🤖 AI Summary
This work evaluates the capability of current open-source multimodal large language models (MLMs) to provide real-time assistance in technical procedural tasks, with a focus on their limitations in understanding assembly instructions and aligning textual manuals with corresponding video actions. To this end, we introduce the first fine-grained Manual-to-Action Dataset (M2AD), which precisely aligns furniture assembly videos with their respective instruction steps. Leveraging M2AD, we systematically assess MLMs on key competencies including procedural comprehension, step tracking, and cross-modal referencing between text and images.

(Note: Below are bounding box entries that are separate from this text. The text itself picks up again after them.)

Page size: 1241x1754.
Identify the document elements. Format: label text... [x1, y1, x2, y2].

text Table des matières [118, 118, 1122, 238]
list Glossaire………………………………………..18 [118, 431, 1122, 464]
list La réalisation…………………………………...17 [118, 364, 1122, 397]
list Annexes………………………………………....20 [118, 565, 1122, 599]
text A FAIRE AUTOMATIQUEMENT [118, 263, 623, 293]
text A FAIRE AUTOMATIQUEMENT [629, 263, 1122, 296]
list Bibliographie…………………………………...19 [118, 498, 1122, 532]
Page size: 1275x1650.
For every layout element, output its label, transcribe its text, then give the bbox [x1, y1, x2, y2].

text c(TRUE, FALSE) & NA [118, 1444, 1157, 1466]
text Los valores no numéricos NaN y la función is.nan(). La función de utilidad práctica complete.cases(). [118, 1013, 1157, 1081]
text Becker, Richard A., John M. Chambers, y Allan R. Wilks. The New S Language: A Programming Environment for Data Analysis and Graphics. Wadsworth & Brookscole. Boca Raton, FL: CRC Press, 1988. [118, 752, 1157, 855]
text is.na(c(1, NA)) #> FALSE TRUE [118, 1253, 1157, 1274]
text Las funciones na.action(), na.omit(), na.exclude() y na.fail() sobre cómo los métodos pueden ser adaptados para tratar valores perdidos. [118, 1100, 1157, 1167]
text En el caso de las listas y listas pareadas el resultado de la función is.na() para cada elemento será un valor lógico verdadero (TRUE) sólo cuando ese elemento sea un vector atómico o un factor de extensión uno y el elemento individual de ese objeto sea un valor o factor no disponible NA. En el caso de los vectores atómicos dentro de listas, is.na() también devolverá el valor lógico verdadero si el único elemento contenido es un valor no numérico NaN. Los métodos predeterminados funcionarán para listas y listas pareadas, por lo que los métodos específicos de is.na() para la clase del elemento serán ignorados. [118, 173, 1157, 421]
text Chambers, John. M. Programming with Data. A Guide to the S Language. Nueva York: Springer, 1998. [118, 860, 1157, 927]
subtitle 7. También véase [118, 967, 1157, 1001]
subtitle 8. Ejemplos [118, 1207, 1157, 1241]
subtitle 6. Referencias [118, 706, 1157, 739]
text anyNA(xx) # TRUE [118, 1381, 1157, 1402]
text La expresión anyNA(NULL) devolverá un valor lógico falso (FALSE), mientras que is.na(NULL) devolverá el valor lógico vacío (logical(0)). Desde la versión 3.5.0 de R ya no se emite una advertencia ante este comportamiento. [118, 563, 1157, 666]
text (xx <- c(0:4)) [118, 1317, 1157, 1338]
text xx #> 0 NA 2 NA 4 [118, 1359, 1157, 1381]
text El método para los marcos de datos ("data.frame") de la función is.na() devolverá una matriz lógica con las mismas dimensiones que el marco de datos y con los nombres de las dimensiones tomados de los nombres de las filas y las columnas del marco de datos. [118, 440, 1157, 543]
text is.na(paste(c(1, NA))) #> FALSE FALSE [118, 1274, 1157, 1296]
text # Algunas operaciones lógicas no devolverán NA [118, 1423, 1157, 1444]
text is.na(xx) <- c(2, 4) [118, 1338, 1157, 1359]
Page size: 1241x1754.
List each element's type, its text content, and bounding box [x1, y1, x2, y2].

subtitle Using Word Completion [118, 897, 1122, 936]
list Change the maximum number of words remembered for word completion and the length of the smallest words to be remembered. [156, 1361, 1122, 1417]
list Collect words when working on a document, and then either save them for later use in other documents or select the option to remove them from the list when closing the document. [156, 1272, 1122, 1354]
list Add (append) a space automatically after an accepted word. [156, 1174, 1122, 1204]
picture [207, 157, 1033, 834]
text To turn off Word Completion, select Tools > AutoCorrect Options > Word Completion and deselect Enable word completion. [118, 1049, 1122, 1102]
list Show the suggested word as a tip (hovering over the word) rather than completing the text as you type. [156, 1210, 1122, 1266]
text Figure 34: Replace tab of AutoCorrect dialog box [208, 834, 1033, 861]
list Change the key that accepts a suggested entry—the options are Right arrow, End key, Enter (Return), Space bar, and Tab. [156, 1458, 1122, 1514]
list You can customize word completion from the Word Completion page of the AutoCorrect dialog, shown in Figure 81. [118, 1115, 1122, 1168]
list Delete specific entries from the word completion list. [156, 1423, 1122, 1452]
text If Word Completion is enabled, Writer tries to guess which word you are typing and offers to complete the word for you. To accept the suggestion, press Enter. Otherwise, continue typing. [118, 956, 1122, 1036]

Our findings reveal that, despite some models demonstrating preliminary procedural reasoning abilities, architectural and hardware constraints hinder their effective processing of multiple image inputs and complex interleaved text–image reasoning, thereby exposing significant gaps in their applicability to real-world technical assistance scenarios.
📝 Abstract
The recent advancements introduced by Large Language Models (LLMs) have transformed how Artificial Intelligence (AI) can support complex, real world tasks, pushing research outside the text boundaries towards multi modal contexts and leading to Multimodal Large Language Models (MLMs). Given the current adoption of LLM based assistants in solving technical or domain specific problems, the natural continuation of this trend is to extend the input domains of these assistants exploiting MLMs. Ideally, these MLMs should be used as real time assistants in procedural tasks, hopefully integrating a view of the environment where the user being assisted is, or even better sharing the same point of view via Virtual Reality (VR) or Augmented Reality (AR) supports, to reason over the same scenario the user is experiencing. With this work, we aim at evaluating the quality of currently openly available MLMs to provide this kind of assistance on technical tasks. To this end, we annotated a data set of furniture assembly with step by step labels and manual references: the Manual to Action Dataset (M2AD). We used this dataset to assess (1) to which extent the reasoning abilities of MLMs can be used to reduce the need for detailed labelling, allowing for more efficient, cost effective annotation practices, (2) whether MLMs are able to track the progression of assembly steps (3) and whether MLMs can refer correctly to the instruction manual pages. Our results showed that while some models understand procedural sequences, their performance is limited by architectural and hardware constraints, highlighting the need for multi image and interleaved text image reasoning.